Ireland’s Minister of State with special responsibility for road safety, Jack Chambers TD, alongside Transport Infrastructure Ireland (TII) has launched an EU-funded pilot programme for on-road Cooperative Intelligent Transport Systems.

This pilot is part of a €10 million (£8.5 million) of spending, with half the funding provided by the EU and half by the State, to roll out the C-ITS technology on Irish roads

Commenting at the launch of the programme, Minister Chamber said: “We are calling for members of the public to participate in the pilot to trial these exciting new technologies in real-world situations. The value of this technology is that it empowers motorists to make real time decisions so they can better plan their journey to avoid things like road collisions, broken down vehicles causing obstruction or congestion and ultimately improve road safety for all road users. Participants will be among the first in Ireland to experience this new driving technology and contribute to connected vehicle development and implementation. “

Peter Walsh, Chief Executive of TII said: “This EU pilot programme is a significant research opportunity in learning how the use of intelligent transportation systems will assist both the road user and road operator to improve overall road safety. The public involvement with this research programme will assist greatly in creating a safer road user environment for the future.”

The pilot programme is part of the C-Roads Platform which is co-funded by the European Union and brings eighteen EU member states and road operators together to harmonise the standards for the implementation and deployment of C-ITS on European roads. This means that C-ITS-equipped Irish vehicles will receive C-ITS messages when in Europe and C-ITS equipped European vehicles will receive messages in Ireland.

The Irish Government says the pilot will help lay the foundations for the next generation of transport infrastructure and car manufacturing standards supporting the Department of Transport’s objectives to deliver an accessible, efficient, safe and sustainable transport system that supports communities, households and businesses. It will evaluate the impacts and safety benefits of C-ITS; build public awareness of the new technologies; and inform government decision-making at both a national and European level. The pilot will run until the end of 2024.

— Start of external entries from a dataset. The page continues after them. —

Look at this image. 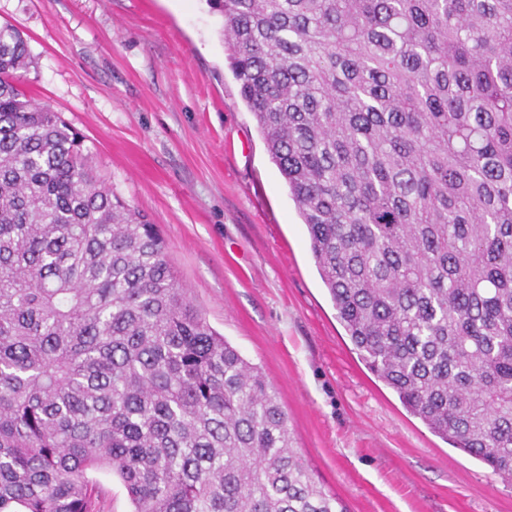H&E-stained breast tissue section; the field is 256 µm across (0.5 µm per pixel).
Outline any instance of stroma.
I'll return each mask as SVG.
<instances>
[{
    "label": "stroma",
    "instance_id": "35a3bbf8",
    "mask_svg": "<svg viewBox=\"0 0 512 512\" xmlns=\"http://www.w3.org/2000/svg\"><path fill=\"white\" fill-rule=\"evenodd\" d=\"M22 84L156 224L207 322L262 368L293 446L348 512H512V483L410 415L359 359L242 100L206 0H0Z\"/></svg>",
    "mask_w": 512,
    "mask_h": 512
}]
</instances>
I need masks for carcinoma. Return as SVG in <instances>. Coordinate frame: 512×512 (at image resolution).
I'll list each match as a JSON object with an SVG mask.
<instances>
[{
    "label": "carcinoma",
    "instance_id": "1",
    "mask_svg": "<svg viewBox=\"0 0 512 512\" xmlns=\"http://www.w3.org/2000/svg\"><path fill=\"white\" fill-rule=\"evenodd\" d=\"M360 359L512 482V0H209ZM0 27V512H347ZM89 477L105 487L107 495L104 510L106 512H130L132 505L121 480L106 471L91 472Z\"/></svg>",
    "mask_w": 512,
    "mask_h": 512
}]
</instances>
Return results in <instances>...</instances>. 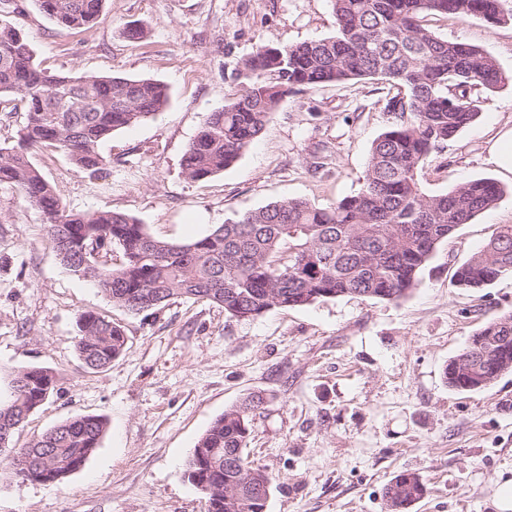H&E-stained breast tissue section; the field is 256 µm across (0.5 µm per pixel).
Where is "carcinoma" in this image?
Masks as SVG:
<instances>
[{
	"mask_svg": "<svg viewBox=\"0 0 512 512\" xmlns=\"http://www.w3.org/2000/svg\"><path fill=\"white\" fill-rule=\"evenodd\" d=\"M59 30L91 28L105 0H37ZM504 0H330L333 35L293 45H260L239 58L231 77L239 85L224 109L210 113L183 157V171L199 181L233 165L264 130L288 94L354 79L382 81L396 89L385 103L387 124L373 142L365 182L329 207L305 200L271 202L228 219L185 243L152 237L139 221L114 211L67 208L32 162L29 149L67 153L77 166L97 172L100 152L113 132L163 111L167 87L155 80L112 75H48L34 61L28 35L6 19L20 8L0 0V95L26 113L17 145L0 148V185L19 191L42 212L48 243L74 276L99 288L129 313L155 309L174 296L224 307L237 320L274 308L311 305L359 295L398 301L421 285L420 271L437 246L460 226L492 209L504 187L490 178L470 180L446 193L429 194L418 175L431 154L479 116L475 89L493 90L508 80L483 48L448 41L425 24L428 14L512 22ZM117 245L119 266L99 262ZM512 275V224H500L483 249L460 265L454 283L480 288ZM76 350L84 366L99 370L126 351L122 327L94 312L79 319ZM444 371L448 387L479 390L482 380L512 372V313L481 326ZM57 391L55 374L28 367L11 375L0 395V433L9 437ZM254 395L224 410L200 437L186 464L189 481L208 496V512H254L252 494L272 484L269 473L248 461ZM107 423L98 416L68 419L13 450L15 475L59 482L97 451ZM426 493L420 473L394 476L383 493L385 512H408Z\"/></svg>",
	"mask_w": 512,
	"mask_h": 512,
	"instance_id": "obj_1",
	"label": "carcinoma"
}]
</instances>
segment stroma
Instances as JSON below:
<instances>
[{
  "instance_id": "stroma-1",
  "label": "stroma",
  "mask_w": 512,
  "mask_h": 512,
  "mask_svg": "<svg viewBox=\"0 0 512 512\" xmlns=\"http://www.w3.org/2000/svg\"><path fill=\"white\" fill-rule=\"evenodd\" d=\"M22 6L11 20L47 73L149 78L170 93L162 112L102 144L100 171L32 150L70 209L122 212L156 238L184 242L271 202L328 207L361 189L386 127L388 86L371 79L294 92L232 166L201 181L182 171L207 115L239 90L236 59L263 44L332 35L329 0H105L96 26L68 32L36 0ZM130 22L146 28L144 40L126 38ZM424 22L485 49L509 80L475 91L478 119L425 163L422 185L442 193L489 177L507 192L438 246L406 299L340 297L238 321L175 297L130 314L66 270L43 214L0 185V371L37 366L58 379L57 393L0 450V512H207L185 464L211 423L254 394L266 403L247 453L274 478L267 512H382L384 486L407 469L427 487L410 512H495L499 484L512 478V374L460 393L443 370L477 328L512 311L511 275L479 290L451 282L497 225L512 224V176H500L487 152L492 130L512 125V23ZM317 157L324 167L315 172ZM88 310L120 323L127 338V352L102 370L86 369L75 349ZM77 415L107 422L85 465L55 483L15 478L12 449Z\"/></svg>"
}]
</instances>
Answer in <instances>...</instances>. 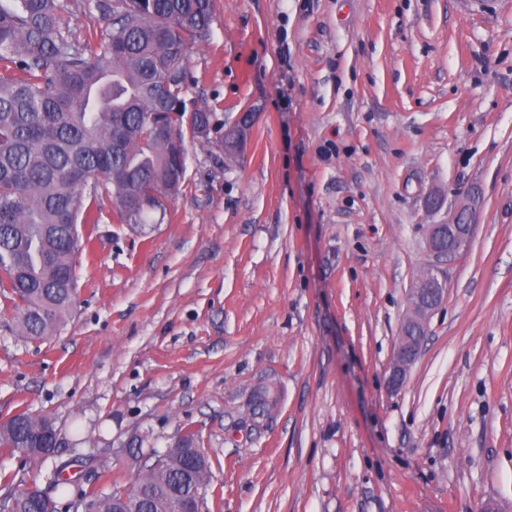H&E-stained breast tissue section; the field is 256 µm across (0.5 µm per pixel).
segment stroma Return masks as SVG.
<instances>
[{"instance_id":"1","label":"stroma","mask_w":512,"mask_h":512,"mask_svg":"<svg viewBox=\"0 0 512 512\" xmlns=\"http://www.w3.org/2000/svg\"><path fill=\"white\" fill-rule=\"evenodd\" d=\"M189 73L219 123L251 113L242 151L188 141L163 220L97 225L56 335L0 303V421L50 416L57 460L121 490L130 449L193 432L208 512L512 504V0H213ZM433 190L473 205L442 264ZM431 265L444 299L394 392ZM468 221V214L461 209L452 223L431 225L427 248L437 261H447L469 244L474 224ZM434 269L430 268L424 275L417 279L415 288H412V306L409 315L406 317L394 346L393 358L389 368L388 384L397 389L409 370L423 338L426 334V327L430 316L437 309L442 297L432 296L429 288H423L426 283L437 279L436 282L442 285V280ZM443 286V285H442Z\"/></svg>"}]
</instances>
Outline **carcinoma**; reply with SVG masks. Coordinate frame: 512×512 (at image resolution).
Wrapping results in <instances>:
<instances>
[{
    "mask_svg": "<svg viewBox=\"0 0 512 512\" xmlns=\"http://www.w3.org/2000/svg\"><path fill=\"white\" fill-rule=\"evenodd\" d=\"M105 34L72 36L70 0H0V297L31 340L70 316L77 265L112 202L119 224H146L182 183L185 136L218 148L214 113L189 97L191 49L209 34L212 0H87ZM163 130L166 137L158 135ZM48 416L26 411L0 423V448L44 464L54 454ZM186 434L167 460L139 467L134 487L86 488L57 465L45 487L7 479L0 512L206 510L210 465ZM51 497L46 501L43 496Z\"/></svg>",
    "mask_w": 512,
    "mask_h": 512,
    "instance_id": "obj_1",
    "label": "carcinoma"
}]
</instances>
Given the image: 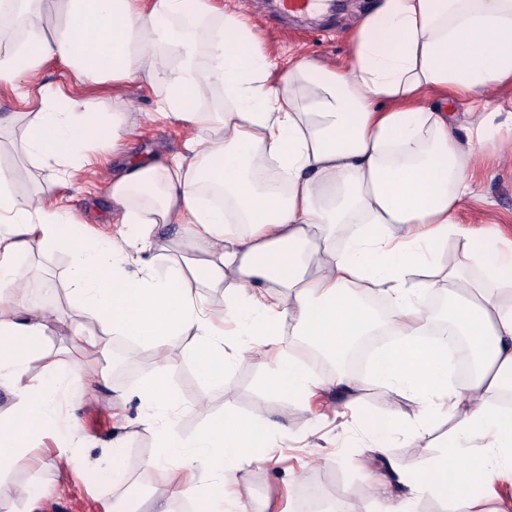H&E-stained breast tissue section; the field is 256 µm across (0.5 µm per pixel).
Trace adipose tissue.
<instances>
[{"instance_id": "1", "label": "adipose tissue", "mask_w": 512, "mask_h": 512, "mask_svg": "<svg viewBox=\"0 0 512 512\" xmlns=\"http://www.w3.org/2000/svg\"><path fill=\"white\" fill-rule=\"evenodd\" d=\"M0 26L26 34L0 56V83L49 63L116 92L140 80L158 91L156 111L169 124L211 131L171 155L124 156L108 190L109 236L89 235L49 191L16 196L18 171L0 168V387L15 398L0 414V477L30 466L42 440L90 445L54 409L83 386L82 370L47 348L55 313L32 305L14 275L17 258L36 246L69 258L72 333L87 355L103 353L108 337L130 336L156 364L120 397L148 405L137 423L156 438L145 464L152 496L143 505L113 489L112 512H171L176 498L196 512H225L229 486L269 459L274 425L264 419L227 413L194 435L172 426L179 403L166 362L180 337L194 336L190 358L211 387L262 356L268 396L308 398L322 379L270 346L288 325L342 361L370 333L371 296L393 303L396 338L378 352L372 379L386 396L430 412L447 401L456 416L441 453L399 477L408 494L386 498L382 512H410L411 498L427 493L446 512H468L476 489L512 471V407L498 402L512 390V303L502 300L512 291V251L487 250L496 228L458 224L476 146H460L440 108L422 103L428 91L466 96L512 82V0H377L350 35L349 68L302 59L283 73L248 19L220 0H46L32 14L0 7ZM201 30L202 65L194 53ZM206 83L221 89L223 111L202 107ZM134 129L129 113L99 111L93 100L56 108L46 99L26 126L24 151L53 171V184L70 185L87 167L123 156ZM214 185L223 205L210 200ZM168 225L178 229L174 250L154 238ZM452 235L465 247L448 255ZM431 265L449 292L464 295L445 317L474 360L456 383L447 338L429 337L432 284L423 274ZM474 267L479 276L468 277ZM227 282L225 309L212 311L204 289Z\"/></svg>"}]
</instances>
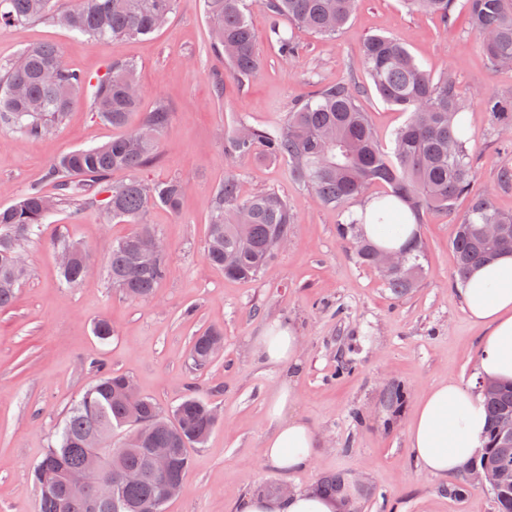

How will the pilot programme operate?

TII manages the safe and efficient operation of the motorway network, 24-hours-a-day, 7-days-a-week, using existing roadside technologies, such as road sensors, emergency roadside telephones and CCTV cameras. At present, variable message signs are the primary means for communicating incident alerts to drivers. Through this pilot, however, TII will be able to use C-ITS technologies to send safety alerts – in real time – directly to drivers in their vehicles.

The safety alerts will be sent to drivers through smartphone apps connected to the mobile phone network or through tablets connected to local C-ITS roadside units installed on the M50 and M1 motorways. These devices will display messages relating to collisions, congestion, stationary vehicles, road works, and hazardous weather. They will also identify electric vehicle (EV) charging points in the vicinity of the driver.

The pilot has no element of vehicle automation—drivers will always remain in control of their vehicles during the pilot. However, the technology represents an important link in the transition to self-driving cars.